Is there an analogous version for Galois theory?
In SGA 1 A.G. shows an equivalence C ~= GpoidActions(\pi(C)) where C is a category with certain axioms (that he callls Galoisiene) and \pi(C) is the fundamental groupoid of C (its objects are the set I of fiber functors of C, and its vertice groups are profinite, discrete only in case of existence of universal covering), and GpoidActions(\pi(C)) is the category of families indexed by I with an action of \pi(C). This includes as examples both the case of covering spaces and classical Galois Theory (Artin theory with the algebraic closure) I imagine that the category GpoidActions(\pi(C)) should be equivalent to GpdCov(\pi X) in a general abstract setting. Subsequently, this theory was extended and generalized in a well determined direction (progroupoids, localic groupoids, localic progroupoids) in several steps by A.G. himself, Moerdiejk, Bunge, Dubuc and Joyal-Tierney. Other authors extended the basic theory (presence of universal covering and discrete groups) in different directions. e.d. Ronnie Brown wrote:
Peter May wrote: --------------------------- Covering space theory: Requiring covering spaces of a (well-behaved) connected topological space B to be connected, let \sC ov(B) be the category of covering spaces of B and maps over B. If G is the fundamental group of B, then the orbit category of G is {\em equivalent}, not {\em isomorphic}, to \sC ov(B).

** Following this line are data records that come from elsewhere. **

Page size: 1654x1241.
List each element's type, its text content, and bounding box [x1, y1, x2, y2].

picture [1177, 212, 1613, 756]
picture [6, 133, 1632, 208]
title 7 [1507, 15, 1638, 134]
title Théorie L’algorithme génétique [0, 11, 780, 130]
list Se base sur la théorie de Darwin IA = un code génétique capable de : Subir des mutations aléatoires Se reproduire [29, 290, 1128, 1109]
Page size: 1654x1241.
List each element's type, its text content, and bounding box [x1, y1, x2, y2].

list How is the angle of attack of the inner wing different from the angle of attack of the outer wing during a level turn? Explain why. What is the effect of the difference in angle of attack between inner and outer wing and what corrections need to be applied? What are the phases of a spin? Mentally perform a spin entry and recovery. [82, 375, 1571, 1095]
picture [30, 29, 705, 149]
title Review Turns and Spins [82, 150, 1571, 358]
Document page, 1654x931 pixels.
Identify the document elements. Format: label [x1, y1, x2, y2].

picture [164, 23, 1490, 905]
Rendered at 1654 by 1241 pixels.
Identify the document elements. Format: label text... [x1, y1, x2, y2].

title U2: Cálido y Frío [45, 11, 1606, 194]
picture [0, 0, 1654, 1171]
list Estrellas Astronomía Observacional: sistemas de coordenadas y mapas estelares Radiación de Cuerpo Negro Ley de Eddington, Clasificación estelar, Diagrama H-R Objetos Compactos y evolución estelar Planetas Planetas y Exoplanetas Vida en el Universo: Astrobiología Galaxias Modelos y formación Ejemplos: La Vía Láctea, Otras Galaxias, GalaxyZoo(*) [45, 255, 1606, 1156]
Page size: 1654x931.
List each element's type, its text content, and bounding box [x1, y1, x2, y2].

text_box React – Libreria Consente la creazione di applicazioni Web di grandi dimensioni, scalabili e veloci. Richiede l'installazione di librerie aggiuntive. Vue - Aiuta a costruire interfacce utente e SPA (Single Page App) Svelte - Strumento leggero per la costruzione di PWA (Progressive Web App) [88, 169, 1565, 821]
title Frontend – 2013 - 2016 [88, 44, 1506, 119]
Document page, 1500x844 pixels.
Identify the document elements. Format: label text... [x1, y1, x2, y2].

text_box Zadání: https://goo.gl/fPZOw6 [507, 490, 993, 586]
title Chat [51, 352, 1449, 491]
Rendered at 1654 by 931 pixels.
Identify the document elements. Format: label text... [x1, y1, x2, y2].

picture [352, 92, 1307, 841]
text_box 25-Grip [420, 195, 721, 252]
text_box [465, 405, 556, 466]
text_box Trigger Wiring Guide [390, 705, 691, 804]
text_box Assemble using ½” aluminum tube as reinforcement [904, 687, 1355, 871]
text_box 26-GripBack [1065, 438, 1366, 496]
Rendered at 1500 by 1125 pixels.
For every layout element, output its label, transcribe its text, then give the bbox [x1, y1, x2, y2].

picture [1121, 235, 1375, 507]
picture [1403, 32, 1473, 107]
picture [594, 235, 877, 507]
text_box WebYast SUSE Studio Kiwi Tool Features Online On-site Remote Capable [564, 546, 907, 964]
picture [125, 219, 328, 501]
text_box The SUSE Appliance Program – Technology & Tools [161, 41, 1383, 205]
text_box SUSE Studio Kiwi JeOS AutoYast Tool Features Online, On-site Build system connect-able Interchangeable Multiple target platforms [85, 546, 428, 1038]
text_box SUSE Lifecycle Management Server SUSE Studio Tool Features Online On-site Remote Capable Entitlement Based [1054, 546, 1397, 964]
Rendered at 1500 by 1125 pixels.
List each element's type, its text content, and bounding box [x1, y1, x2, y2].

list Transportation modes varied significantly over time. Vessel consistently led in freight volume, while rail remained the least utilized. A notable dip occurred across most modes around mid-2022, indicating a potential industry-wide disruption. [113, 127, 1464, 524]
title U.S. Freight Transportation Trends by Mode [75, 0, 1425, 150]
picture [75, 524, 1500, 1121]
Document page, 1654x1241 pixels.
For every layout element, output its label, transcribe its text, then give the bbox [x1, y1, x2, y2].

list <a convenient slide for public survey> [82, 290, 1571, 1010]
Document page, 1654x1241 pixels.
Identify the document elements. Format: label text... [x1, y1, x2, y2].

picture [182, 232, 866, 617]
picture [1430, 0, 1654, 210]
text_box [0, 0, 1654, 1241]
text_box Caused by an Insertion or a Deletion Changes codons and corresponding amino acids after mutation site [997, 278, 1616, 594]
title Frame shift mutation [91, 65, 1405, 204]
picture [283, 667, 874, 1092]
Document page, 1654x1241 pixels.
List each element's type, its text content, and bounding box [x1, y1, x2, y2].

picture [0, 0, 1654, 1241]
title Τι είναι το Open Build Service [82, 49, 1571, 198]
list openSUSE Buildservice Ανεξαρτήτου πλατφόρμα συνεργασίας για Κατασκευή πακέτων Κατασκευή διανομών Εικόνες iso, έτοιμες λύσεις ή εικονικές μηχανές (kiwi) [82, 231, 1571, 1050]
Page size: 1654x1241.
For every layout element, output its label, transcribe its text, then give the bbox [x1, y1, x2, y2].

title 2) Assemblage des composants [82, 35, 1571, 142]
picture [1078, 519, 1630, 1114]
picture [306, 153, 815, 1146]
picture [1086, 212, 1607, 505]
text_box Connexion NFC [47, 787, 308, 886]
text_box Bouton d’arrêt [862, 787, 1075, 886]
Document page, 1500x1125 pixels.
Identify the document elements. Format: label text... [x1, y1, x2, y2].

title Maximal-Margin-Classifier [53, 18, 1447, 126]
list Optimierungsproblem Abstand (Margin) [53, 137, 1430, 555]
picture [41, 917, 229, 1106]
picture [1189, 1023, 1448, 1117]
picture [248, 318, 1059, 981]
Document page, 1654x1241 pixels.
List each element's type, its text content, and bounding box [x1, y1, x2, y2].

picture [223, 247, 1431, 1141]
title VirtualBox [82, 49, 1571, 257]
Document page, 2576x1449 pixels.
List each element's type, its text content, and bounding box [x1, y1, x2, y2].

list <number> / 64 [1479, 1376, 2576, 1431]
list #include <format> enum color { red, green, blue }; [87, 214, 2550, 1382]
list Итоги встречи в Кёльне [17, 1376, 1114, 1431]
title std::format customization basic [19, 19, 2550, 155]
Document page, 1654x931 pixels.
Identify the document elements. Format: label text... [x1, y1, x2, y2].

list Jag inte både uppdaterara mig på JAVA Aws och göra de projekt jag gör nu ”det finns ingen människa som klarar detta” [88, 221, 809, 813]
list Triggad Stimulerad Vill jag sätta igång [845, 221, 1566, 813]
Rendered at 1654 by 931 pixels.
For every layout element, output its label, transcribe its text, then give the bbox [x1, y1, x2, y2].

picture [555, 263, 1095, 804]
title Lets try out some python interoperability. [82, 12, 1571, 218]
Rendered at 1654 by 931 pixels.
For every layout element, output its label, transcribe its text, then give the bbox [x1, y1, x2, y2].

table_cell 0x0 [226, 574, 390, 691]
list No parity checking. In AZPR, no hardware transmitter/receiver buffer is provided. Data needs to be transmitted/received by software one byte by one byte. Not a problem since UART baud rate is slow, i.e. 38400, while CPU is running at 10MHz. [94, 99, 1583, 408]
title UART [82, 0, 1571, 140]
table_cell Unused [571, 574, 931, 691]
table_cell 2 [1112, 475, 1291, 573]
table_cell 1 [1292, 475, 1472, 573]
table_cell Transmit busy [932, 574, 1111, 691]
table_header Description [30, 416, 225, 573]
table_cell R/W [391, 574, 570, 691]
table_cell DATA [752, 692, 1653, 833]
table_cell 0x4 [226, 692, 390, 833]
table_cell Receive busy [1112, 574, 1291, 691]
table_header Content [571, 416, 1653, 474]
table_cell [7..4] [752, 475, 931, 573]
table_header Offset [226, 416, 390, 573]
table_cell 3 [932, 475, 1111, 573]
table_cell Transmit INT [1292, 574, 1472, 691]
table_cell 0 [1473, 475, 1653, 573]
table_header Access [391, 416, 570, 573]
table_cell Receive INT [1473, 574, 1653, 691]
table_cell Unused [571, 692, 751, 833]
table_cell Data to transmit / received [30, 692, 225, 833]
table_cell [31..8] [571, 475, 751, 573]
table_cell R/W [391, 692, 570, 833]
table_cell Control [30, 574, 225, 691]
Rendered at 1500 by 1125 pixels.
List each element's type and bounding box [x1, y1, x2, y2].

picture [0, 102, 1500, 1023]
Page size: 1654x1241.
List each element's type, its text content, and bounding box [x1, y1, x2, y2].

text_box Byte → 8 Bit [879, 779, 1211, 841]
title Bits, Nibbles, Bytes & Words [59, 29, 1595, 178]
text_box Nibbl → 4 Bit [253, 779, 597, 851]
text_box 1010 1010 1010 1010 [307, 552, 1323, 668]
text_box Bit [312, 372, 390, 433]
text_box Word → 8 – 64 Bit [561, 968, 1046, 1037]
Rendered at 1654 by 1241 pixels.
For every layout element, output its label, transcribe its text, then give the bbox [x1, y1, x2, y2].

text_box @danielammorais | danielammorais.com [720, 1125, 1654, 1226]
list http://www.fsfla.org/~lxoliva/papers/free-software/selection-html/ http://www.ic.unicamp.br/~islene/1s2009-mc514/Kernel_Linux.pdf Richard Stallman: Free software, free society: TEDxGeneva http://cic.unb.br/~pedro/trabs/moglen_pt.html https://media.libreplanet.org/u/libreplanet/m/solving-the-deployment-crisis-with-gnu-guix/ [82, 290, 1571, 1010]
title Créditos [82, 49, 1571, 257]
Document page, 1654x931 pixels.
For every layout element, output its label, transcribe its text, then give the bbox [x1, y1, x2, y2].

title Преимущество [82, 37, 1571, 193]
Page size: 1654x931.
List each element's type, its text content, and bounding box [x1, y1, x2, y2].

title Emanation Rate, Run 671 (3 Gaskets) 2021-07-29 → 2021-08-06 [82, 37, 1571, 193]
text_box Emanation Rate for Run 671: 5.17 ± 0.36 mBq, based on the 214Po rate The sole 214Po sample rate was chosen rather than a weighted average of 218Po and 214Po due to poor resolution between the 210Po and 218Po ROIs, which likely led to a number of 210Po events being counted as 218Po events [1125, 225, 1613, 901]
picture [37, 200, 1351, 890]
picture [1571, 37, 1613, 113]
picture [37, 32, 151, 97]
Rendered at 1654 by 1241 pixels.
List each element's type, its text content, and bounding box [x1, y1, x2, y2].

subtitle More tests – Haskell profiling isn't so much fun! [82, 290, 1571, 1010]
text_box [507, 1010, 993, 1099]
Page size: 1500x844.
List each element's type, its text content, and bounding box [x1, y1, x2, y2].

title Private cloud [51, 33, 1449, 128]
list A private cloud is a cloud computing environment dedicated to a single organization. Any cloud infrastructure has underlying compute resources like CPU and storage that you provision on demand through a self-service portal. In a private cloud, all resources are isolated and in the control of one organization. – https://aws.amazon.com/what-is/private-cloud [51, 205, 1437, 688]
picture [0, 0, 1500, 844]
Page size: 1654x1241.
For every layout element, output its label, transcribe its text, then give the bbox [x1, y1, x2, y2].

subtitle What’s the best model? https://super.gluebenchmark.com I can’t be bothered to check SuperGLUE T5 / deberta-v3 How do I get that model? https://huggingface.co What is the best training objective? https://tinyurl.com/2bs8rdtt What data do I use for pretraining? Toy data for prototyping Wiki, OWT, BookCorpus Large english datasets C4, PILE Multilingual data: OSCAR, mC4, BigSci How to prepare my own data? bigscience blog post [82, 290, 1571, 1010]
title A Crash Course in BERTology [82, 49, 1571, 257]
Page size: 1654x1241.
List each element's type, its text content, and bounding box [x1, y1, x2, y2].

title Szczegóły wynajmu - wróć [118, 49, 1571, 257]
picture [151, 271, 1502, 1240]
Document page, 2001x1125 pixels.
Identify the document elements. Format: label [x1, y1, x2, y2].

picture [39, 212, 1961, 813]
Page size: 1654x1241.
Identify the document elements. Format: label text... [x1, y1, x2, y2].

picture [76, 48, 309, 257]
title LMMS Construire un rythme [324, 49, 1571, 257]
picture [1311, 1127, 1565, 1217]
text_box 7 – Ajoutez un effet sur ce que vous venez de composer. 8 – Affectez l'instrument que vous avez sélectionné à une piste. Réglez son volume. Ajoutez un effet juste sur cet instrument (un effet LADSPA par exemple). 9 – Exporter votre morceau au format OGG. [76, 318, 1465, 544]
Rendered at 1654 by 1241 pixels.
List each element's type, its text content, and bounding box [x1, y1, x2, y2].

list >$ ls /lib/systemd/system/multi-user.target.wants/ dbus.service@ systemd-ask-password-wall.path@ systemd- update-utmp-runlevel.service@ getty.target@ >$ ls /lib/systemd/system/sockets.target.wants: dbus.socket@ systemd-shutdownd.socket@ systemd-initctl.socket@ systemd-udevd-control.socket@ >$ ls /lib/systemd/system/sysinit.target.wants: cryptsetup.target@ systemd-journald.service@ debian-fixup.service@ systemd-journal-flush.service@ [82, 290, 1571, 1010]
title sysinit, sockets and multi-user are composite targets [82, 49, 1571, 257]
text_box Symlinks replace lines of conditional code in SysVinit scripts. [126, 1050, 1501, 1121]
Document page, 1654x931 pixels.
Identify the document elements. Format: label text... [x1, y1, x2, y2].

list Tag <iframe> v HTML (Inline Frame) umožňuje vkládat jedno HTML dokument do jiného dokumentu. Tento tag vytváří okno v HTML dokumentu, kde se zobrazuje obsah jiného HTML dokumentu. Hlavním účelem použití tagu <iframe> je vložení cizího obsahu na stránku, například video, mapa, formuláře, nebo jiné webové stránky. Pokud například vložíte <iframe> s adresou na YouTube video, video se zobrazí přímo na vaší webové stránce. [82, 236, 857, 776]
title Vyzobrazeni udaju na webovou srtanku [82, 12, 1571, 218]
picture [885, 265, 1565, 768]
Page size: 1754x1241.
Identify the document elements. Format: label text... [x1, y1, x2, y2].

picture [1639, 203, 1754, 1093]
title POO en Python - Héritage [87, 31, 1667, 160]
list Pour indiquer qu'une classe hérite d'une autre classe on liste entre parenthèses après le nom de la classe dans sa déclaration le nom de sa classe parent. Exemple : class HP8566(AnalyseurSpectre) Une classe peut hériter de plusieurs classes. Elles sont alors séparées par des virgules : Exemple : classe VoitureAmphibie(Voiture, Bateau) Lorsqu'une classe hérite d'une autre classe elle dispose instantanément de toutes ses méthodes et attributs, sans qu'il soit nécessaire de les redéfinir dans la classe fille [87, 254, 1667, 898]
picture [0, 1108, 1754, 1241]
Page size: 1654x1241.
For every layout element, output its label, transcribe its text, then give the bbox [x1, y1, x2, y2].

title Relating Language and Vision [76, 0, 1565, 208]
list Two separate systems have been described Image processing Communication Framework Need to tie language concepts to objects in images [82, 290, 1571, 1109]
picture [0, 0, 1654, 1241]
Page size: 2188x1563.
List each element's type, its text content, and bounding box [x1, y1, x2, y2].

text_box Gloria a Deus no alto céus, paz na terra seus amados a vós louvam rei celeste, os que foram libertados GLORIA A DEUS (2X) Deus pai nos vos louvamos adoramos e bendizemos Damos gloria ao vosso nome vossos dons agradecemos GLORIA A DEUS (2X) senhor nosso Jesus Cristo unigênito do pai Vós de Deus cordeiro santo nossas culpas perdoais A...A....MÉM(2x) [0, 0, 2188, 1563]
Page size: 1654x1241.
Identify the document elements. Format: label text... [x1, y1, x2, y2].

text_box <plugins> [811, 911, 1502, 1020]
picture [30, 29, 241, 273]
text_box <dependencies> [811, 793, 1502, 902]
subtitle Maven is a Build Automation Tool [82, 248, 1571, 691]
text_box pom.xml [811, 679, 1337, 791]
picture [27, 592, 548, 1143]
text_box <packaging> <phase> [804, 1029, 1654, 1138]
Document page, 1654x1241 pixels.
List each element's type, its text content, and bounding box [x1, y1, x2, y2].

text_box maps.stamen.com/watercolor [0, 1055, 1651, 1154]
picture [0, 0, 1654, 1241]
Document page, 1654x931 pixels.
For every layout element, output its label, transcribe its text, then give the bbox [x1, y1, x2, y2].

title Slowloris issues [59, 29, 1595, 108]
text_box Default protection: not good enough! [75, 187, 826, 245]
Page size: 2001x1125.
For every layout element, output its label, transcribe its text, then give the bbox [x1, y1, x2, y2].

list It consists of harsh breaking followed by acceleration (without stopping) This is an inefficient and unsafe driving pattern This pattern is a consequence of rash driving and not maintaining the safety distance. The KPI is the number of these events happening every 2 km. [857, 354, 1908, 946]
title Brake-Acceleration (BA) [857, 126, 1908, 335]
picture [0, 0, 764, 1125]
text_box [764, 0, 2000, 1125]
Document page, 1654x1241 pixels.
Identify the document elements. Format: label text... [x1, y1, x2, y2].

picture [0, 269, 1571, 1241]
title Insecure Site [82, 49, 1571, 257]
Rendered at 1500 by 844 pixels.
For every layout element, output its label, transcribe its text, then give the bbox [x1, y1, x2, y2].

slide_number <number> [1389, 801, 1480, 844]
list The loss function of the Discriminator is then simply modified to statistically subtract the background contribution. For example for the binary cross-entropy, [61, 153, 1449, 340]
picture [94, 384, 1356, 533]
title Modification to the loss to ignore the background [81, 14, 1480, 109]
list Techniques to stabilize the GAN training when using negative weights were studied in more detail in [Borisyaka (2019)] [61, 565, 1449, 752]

Sketch the proof. (Hint: use a universal cover of B to construct a skeleton of the category \sC ov(B).) --------------------------
I would like to put in a case here for the groupoid approach ( see `Elements of modern topology' (1968), and subsequent editions; got the idea from Gabriel/Zisman, so not entirely idiosyncratic). If TopCov(X) is the category of covering spaces of X, and X admits a universal cover, then the fundamental groupoid functor \pi induces an equivalence of categories
\pi: TopCov(X) \to GpdCov(\pi X)
to the category of groupoid covering morphisms of \pi X. This seems to me to be the most intuitive version - a covering map is modelled by a covering morphism. I prefer the proof in this version, since it does not involve choices of base point, and allows the non connected case. It also allows one to discuss the case X is a topological group and to look at topological group covering maps. (Brown/Mucuk, Math ProcCamb Phil Soc 1994, following up ideas of R.L. Taylor).
The notion of covering morphism of groupoids goes back to P.A. Smith (Annals, 1951), called a regular morphism, and nowadays a discrete fibration, I think.
Is there an analogous version for Galois theory?